El espantapájaros recuperó la verticalidad y le lanzó un brazo a Charity. Ella levantó la espada para esquivarlo. El frío hierro mordió la carne de hada provocando otra explosión de llamas brillantes y líquidas. La criatura gritó, un sonido más alto al de cualquier cosa viva que había oído, y dio un manotazo en el brazo derecho inerte de Charity. El impacto arrancó de ella un gruñido de dolor y la envió varios metros en el aire, pero el espantapájaros pagó por ello. Al establecer contacto con la cota de malla de la mujer volvió a quemarse y sus furiosos aullidos se redoblaron.

Levantó un pie para pisar a Molly, para aplastarla como una lata de aluminio, indefensa y derribada en el suelo como estaba.

Era la clase de cosa que alentaba niveles suicidas de caballerosidad en mí. Corrí en pos del espantapájaros, al tiempo que me deshacía de mi vara. Cogí mi bastón con ambas manos, como un saltador de pértiga, y me lancé en el aire buscando con los pies la espalda de la criatura. Golpeé a la cosa con una fuerza considerable, pero estaba muy cansado para ser tan preciso como desearía. El golpe solo desequilibró a la criatura y yo salí rebotado y caí en la superficie helada del parapeto.
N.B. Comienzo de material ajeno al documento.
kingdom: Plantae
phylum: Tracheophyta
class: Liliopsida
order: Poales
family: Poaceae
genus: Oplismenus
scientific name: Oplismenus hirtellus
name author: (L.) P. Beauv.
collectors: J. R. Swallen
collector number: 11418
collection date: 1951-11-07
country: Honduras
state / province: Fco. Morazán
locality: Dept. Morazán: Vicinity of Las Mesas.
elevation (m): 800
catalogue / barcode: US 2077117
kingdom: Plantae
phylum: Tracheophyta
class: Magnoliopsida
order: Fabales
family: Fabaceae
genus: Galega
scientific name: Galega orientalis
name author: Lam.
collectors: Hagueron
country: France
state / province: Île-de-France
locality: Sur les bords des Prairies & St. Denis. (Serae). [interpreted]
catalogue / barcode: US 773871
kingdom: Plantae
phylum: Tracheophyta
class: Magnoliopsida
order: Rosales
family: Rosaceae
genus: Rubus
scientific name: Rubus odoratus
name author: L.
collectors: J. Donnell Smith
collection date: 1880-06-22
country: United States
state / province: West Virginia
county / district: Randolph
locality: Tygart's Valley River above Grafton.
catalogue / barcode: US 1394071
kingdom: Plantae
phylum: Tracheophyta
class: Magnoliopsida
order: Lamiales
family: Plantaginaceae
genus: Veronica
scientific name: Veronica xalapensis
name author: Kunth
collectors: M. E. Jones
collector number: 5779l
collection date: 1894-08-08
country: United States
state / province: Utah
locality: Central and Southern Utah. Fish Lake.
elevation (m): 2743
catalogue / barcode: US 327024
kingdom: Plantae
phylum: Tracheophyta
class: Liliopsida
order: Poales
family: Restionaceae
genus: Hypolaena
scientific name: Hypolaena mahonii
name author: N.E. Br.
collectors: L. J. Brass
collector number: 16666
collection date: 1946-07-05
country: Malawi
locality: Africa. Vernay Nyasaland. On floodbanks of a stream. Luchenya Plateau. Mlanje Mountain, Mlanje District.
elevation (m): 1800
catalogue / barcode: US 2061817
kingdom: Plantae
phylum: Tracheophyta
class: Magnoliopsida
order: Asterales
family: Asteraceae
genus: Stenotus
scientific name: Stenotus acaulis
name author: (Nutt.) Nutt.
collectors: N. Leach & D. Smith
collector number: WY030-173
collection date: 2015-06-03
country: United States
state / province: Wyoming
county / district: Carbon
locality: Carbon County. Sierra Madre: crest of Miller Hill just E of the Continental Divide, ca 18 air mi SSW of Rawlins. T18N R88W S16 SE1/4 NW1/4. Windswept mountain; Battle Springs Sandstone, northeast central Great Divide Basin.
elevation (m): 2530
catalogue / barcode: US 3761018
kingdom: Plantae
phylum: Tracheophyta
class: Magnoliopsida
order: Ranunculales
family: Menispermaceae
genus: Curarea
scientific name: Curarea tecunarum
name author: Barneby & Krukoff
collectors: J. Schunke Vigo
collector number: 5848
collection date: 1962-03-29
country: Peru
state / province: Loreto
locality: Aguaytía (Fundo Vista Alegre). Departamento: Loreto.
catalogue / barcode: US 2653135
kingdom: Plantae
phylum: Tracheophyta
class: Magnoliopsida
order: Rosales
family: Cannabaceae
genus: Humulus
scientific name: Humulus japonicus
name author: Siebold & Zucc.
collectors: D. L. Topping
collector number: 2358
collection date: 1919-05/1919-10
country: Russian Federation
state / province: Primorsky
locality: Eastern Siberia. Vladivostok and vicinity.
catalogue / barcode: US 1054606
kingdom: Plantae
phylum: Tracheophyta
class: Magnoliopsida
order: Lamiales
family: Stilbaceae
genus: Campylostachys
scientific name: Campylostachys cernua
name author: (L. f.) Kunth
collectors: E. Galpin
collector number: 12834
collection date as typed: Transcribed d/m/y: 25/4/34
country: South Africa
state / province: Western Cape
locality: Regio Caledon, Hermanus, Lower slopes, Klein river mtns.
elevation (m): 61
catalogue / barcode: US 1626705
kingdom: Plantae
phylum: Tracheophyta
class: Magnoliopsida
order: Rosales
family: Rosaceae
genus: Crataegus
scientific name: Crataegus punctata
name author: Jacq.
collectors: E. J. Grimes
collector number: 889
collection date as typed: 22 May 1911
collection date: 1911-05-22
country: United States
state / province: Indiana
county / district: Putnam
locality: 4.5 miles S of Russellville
Sin embargo, conseguí ganar algo de tiempo para que Charity se pusiera en pie y cargara con su espada, apartando así la atención del espantapájaros de su hija.

Antes de ponerme en pie, el monstruo me lanzó una especie de patada torpe y desequilibrada. Alcanzó su destino con apenas una pequeña parte de la fuerza que pretendía. Incluso así, fue suficiente para mandarme rodando tres metros y romperme alguna costilla. El dolor me recorrió todo el cuerpo y de repente me sentí incapaz de coger suficiente aire por los pulmones.

El espantapájaros alargó un brazo hacia Charity y unas vides de aspecto viscoso salieron disparadas de los extremos de sus brazos, recorrieron los tres metros que los separaban como un relámpago y atraparon la muñeca de la mano donde tenía la espada. Las vides se tensionaron y el diabólico ser sacudió con violencia a Charity. Ella gritó y la espada se escapó de entre sus dedos. Otras vides se ocuparon de su garganta y la criatura la levantó en el aire con facilidad. Sus heridas se estaban ya cerrando, reconstruyendo. Cogió a Molly en su otra mano y también la levantó, sosteniendo a ambas cara a cara. Había un ansia maliciosa en la mirada de la criatura.

—Mira —le murmuró a Charity, que luchaba de manera infructuosa—. Mírala. Observa cómo muere tu hija.

Los ojos de Charity se abrieron aterrados. Su rostro se tornó escarlata. Molly, entretanto, parecía inerte, con el rostro oscurecido, como si se estuviera ahogando.

—No queda mucho —ronroneó el espantapájaros—. No hay nada que puedas hacer para ayudarla, mujer mortal. Nada que puedas hacer para detenerme.

Era un traedor. Estaba seguro de ello, una criatura a la que se le había concedido talento o poder suficiente pera exceder su estatus anterior, para convertirse en la figura corpórea del icono del miedo que los mortales llamaban el espantapájaros. Por eso atormentaba a Molly y a su madre, para alimentarse de su terror.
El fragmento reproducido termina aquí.